NICE, FRANCE — Adding AngioJet percutaneous mechanical thrombectomy to catheter-directed urokinase thrombolysis can shorten treatment time and reduce lytic doses by close to half, Dr. Hyun S. Kim reported at the annual meeting of the Cardiovascular and Interventional Radiological Society of Europe.
Comparing clinical outcomes in patients treated with the combination with outcomes in those treated with thrombolysis alone, he said the dual-therapy patients fared “similarly, if not slightly better” in a small single-institution study.
Dr. Kim, a radiologist at Johns Hopkins University, Baltimore, and his coinvestigators compared the two approaches in consecutive patients with upper and lower extremity thromboses. The population had a mean age of 44.3 years.
Clinicians used urokinase therapy alone to treat 35 limbs in 31 patients, 11 of whom were men. A total of 20 patients, including 10 males, underwent urokinase therapy and thrombectomy for treatment of 26 limbs.
The mean duration of therapy was 26.4 hours with the combination therapy vs. 48.1 hours with urokinase therapy alone. Mean lytic dose also was much less with the combined treatment: 2.7 million units vs. 5.8 million units with urokinase alone. Both differences were statistically significant.
Dr. Kim reported achieving complete clot lysis in 80.8% (21/26) of limbs treated with the combination. The remaining 19.2% (5/26) had partial lysis. None of these patients had persistent thrombosis.
Among the group treated only with urokinase therapy, 74.3% (26/35) of limbs achieved complete clot lysis, and 11.4% (4/35) had partial lysis. Thrombosis persisted in 14.3% (5/35).
Dr. Kim reported no patient in either group had major bleeding.
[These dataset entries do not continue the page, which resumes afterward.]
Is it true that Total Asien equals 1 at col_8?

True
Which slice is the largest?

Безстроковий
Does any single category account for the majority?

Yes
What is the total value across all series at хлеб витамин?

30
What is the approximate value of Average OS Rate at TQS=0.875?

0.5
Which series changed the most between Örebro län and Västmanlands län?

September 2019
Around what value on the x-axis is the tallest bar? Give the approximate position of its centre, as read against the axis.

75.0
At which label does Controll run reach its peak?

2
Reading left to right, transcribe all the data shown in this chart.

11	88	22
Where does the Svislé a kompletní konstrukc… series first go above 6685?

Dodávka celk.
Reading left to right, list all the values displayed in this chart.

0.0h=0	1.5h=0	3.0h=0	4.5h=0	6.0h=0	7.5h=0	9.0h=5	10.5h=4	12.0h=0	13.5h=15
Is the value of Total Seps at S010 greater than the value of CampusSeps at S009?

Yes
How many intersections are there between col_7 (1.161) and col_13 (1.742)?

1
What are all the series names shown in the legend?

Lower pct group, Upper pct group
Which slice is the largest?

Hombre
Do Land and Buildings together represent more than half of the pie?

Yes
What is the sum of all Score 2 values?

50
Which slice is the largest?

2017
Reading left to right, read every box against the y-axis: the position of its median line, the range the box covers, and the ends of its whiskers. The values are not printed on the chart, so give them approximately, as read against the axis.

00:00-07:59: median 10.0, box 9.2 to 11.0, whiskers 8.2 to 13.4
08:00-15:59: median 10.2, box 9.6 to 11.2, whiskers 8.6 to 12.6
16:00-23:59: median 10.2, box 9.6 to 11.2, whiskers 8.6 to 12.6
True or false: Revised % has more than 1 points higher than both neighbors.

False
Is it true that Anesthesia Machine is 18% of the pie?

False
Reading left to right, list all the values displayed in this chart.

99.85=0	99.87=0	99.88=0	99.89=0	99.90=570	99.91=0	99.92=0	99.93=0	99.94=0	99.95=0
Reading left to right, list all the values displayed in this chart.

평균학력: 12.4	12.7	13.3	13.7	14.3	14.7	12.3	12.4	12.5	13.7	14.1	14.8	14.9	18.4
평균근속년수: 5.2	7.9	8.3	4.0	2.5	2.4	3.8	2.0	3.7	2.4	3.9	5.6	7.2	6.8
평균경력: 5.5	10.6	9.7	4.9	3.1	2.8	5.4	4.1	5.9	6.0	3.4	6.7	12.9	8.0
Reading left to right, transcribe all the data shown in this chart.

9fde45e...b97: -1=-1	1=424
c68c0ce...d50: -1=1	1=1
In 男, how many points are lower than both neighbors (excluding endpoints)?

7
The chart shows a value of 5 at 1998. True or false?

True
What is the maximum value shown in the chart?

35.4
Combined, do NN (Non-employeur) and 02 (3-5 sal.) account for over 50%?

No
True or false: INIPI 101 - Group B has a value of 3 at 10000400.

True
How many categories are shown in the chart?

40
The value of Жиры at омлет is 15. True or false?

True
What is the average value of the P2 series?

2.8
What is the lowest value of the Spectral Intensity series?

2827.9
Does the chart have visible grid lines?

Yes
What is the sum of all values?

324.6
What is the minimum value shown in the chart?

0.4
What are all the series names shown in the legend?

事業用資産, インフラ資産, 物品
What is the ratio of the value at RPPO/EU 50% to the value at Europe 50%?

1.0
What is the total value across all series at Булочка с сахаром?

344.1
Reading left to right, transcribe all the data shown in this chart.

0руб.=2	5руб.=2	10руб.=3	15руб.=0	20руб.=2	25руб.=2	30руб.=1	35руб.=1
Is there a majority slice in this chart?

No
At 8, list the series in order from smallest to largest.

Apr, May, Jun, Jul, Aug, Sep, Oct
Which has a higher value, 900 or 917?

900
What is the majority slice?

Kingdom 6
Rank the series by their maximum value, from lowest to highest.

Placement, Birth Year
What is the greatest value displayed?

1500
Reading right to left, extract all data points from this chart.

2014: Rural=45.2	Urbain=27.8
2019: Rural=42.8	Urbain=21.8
No recurrences or worsening of clotting had occurred at 30 days of follow-up.
Deep vein thrombosis is the third most common cardiovascular disease in the United States, according to Dr. Kim. “Despite multiple studies, percutaneous treatments have not as yet been established as the standard of care in the United States,” he said.
By combining percutaneous and urokinase therapies, his group addressed three reasons why clinicians are “adamant” about not using percutaneous treatments. Dr. Kim said clinicians argue that “(1) the treatment may take too long, and because of the long duration of therapy, there is (2) potential for hemorrhage.” The third reason, he said, is the high cost of treatment compared with therapy with warfarin or heparin.
In his conclusion, Dr. Kim predicted a role for percutaneous mechanical thrombectomy because the combination produced “better results than catheter-directed urokinase thrombolysis alone.”